Source information:
::::::::::
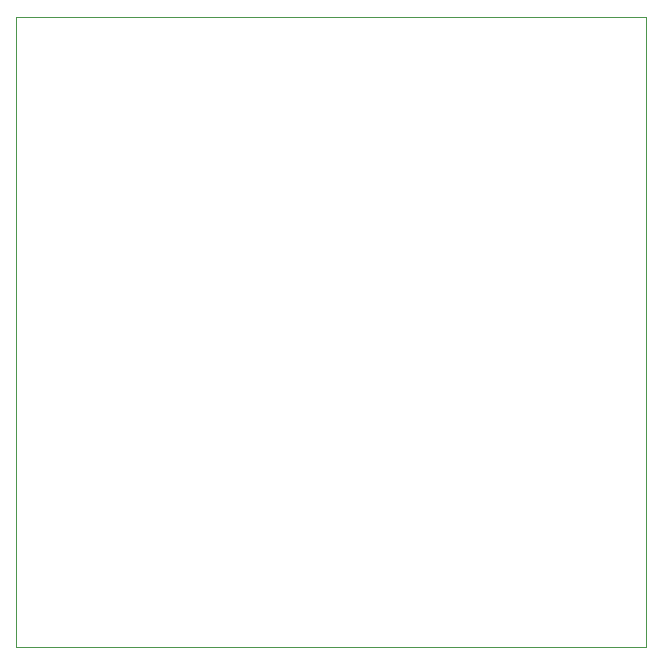
<source format=gbr>
%TF.GenerationSoftware,KiCad,Pcbnew,5.1.10*%
%TF.CreationDate,2021-06-24T22:29:26-07:00*%
%TF.ProjectId,weatherstation,77656174-6865-4727-9374-6174696f6e2e,rev?*%
%TF.SameCoordinates,Original*%
%TF.FileFunction,Profile,NP*%
%FSLAX46Y46*%
G04 Gerber Fmt 4.6, Leading zero omitted, Abs format (unit mm)*
G04 Created by KiCad (PCBNEW 5.1.10) date 2021-06-24 22:29:26*
%MOMM*%
%LPD*%
G01*
G04 APERTURE LIST*
%TA.AperFunction,Profile*%
%ADD10C,0.100000*%
%TD*%
G04 APERTURE END LIST*
D10*
X170180000Y-64770000D02*
X170180000Y-118110000D01*
X116840000Y-64770000D02*
X170180000Y-64770000D01*
X116840000Y-118110000D02*
X116840000Y-64770000D01*
X170180000Y-118110000D02*
X116840000Y-118110000D01*
M02*

</source>
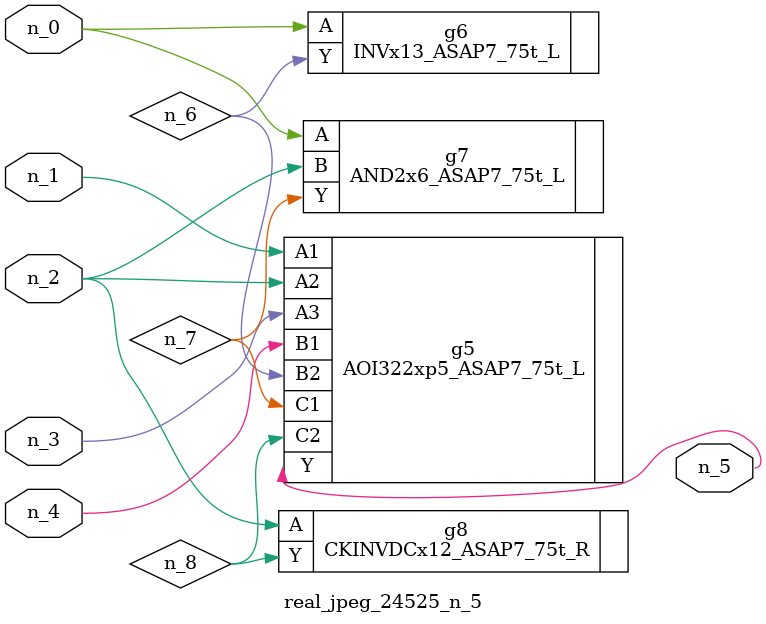
<source format=v>
module real_jpeg_24525_n_5 (n_4, n_0, n_1, n_2, n_3, n_5);

input n_4;
input n_0;
input n_1;
input n_2;
input n_3;

output n_5;

wire n_8;
wire n_6;
wire n_7;

INVx13_ASAP7_75t_L g6 ( 
.A(n_0),
.Y(n_6)
);

AND2x6_ASAP7_75t_L g7 ( 
.A(n_0),
.B(n_2),
.Y(n_7)
);

AOI322xp5_ASAP7_75t_L g5 ( 
.A1(n_1),
.A2(n_2),
.A3(n_3),
.B1(n_4),
.B2(n_6),
.C1(n_7),
.C2(n_8),
.Y(n_5)
);

CKINVDCx12_ASAP7_75t_R g8 ( 
.A(n_2),
.Y(n_8)
);


endmodule
</source>
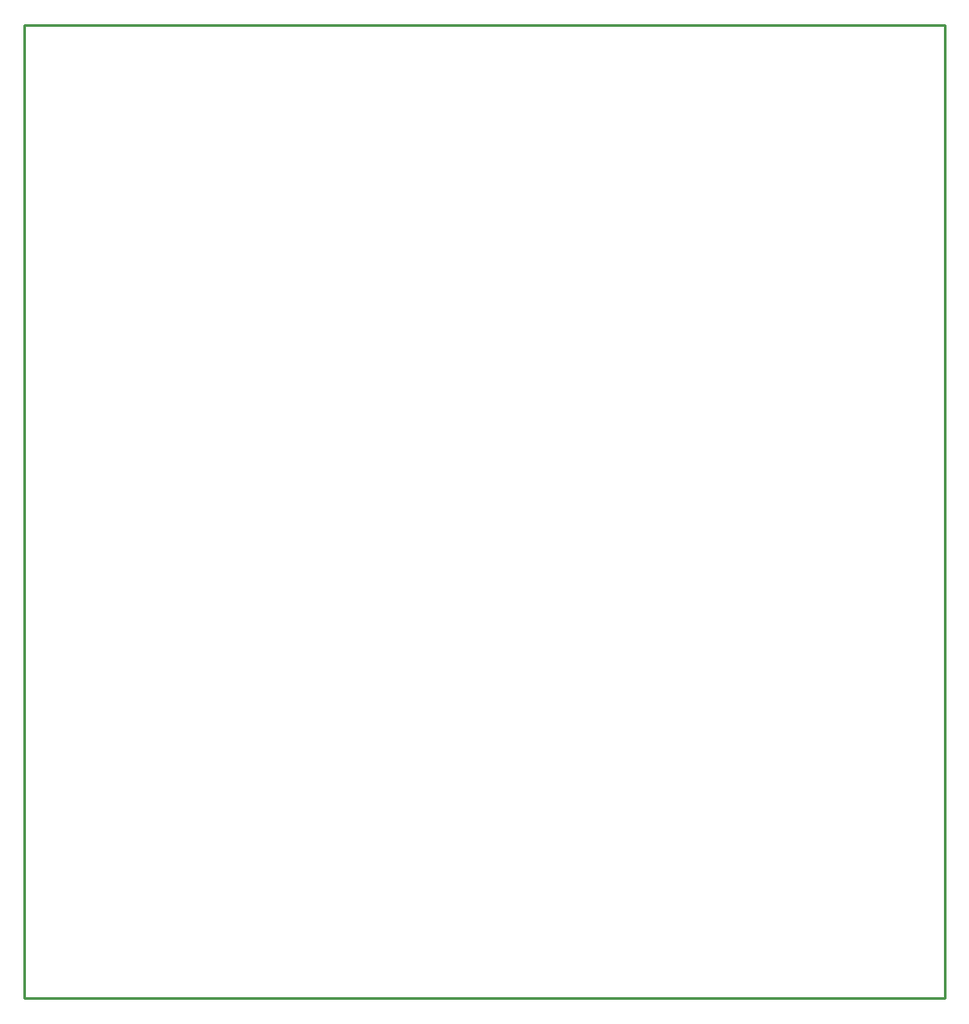
<source format=gko>
G04 Layer: BoardOutline*
G04 EasyEDA v6.4.25, 2021-11-05T19:22:01+05:30*
G04 61bcb772547544e299bc8c975d1ae397,5cb069c284564e3e9aa1642b0c72b42d,10*
G04 Gerber Generator version 0.2*
G04 Scale: 100 percent, Rotated: No, Reflected: No *
G04 Dimensions in millimeters *
G04 leading zeros omitted , absolute positions ,4 integer and 5 decimal *
%FSLAX45Y45*%
%MOMM*%

%ADD10C,0.2540*%
D10*
X4064000Y4699000D02*
G01*
X13081000Y4699000D01*
X13081000Y-4826000D01*
X4064000Y-4826000D01*
X4064000Y4699000D01*
X4064000Y4699000D01*

%LPD*%
M02*

</source>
::::::::::
Work to be completed: When copying the listing, print each line exactly but leave out every picture.

Result of the exercise:
<source format=gbr>
%TF.GenerationSoftware,KiCad,Pcbnew,5.1.10*%
%TF.CreationDate,2021-06-24T22:29:26-07:00*%
%TF.ProjectId,weatherstation,77656174-6865-4727-9374-6174696f6e2e,rev?*%
%TF.SameCoordinates,Original*%
%TF.FileFunction,Profile,NP*%
%FSLAX46Y46*%
G04 Gerber Fmt 4.6, Leading zero omitted, Abs format (unit mm)*
G04 Created by KiCad (PCBNEW 5.1.10) date 2021-06-24 22:29:26*
%MOMM*%
%LPD*%
G01*
G04 APERTURE LIST*
%TA.AperFunction,Profile*%
%ADD10C,0.100000*%
%TD*%
G04 APERTURE END LIST*
D10*
X170180000Y-64770000D02*
X170180000Y-118110000D01*
X116840000Y-64770000D02*
X170180000Y-64770000D01*
X116840000Y-118110000D02*
X116840000Y-64770000D01*
X170180000Y-118110000D02*
X116840000Y-118110000D01*
M02*

</source>
<source format=v>
module real_jpeg_24525_n_5 (n_4, n_0, n_1, n_2, n_3, n_5);

input n_4;
input n_0;
input n_1;
input n_2;
input n_3;

output n_5;

wire n_8;
wire n_6;
wire n_7;

INVx13_ASAP7_75t_L g6 ( 
.A(n_0),
.Y(n_6)
);

AND2x6_ASAP7_75t_L g7 ( 
.A(n_0),
.B(n_2),
.Y(n_7)
);

AOI322xp5_ASAP7_75t_L g5 ( 
.A1(n_1),
.A2(n_2),
.A3(n_3),
.B1(n_4),
.B2(n_6),
.C1(n_7),
.C2(n_8),
.Y(n_5)
);

CKINVDCx12_ASAP7_75t_R g8 ( 
.A(n_2),
.Y(n_8)
);


endmodule
</source>
<source format=gko>
G04 Layer: BoardOutline*
G04 EasyEDA v6.4.25, 2021-11-05T19:22:01+05:30*
G04 61bcb772547544e299bc8c975d1ae397,5cb069c284564e3e9aa1642b0c72b42d,10*
G04 Gerber Generator version 0.2*
G04 Scale: 100 percent, Rotated: No, Reflected: No *
G04 Dimensions in millimeters *
G04 leading zeros omitted , absolute positions ,4 integer and 5 decimal *
%FSLAX45Y45*%
%MOMM*%

%ADD10C,0.2540*%
D10*
X4064000Y4699000D02*
G01*
X13081000Y4699000D01*
X13081000Y-4826000D01*
X4064000Y-4826000D01*
X4064000Y4699000D01*
X4064000Y4699000D01*

%LPD*%
M02*

</source>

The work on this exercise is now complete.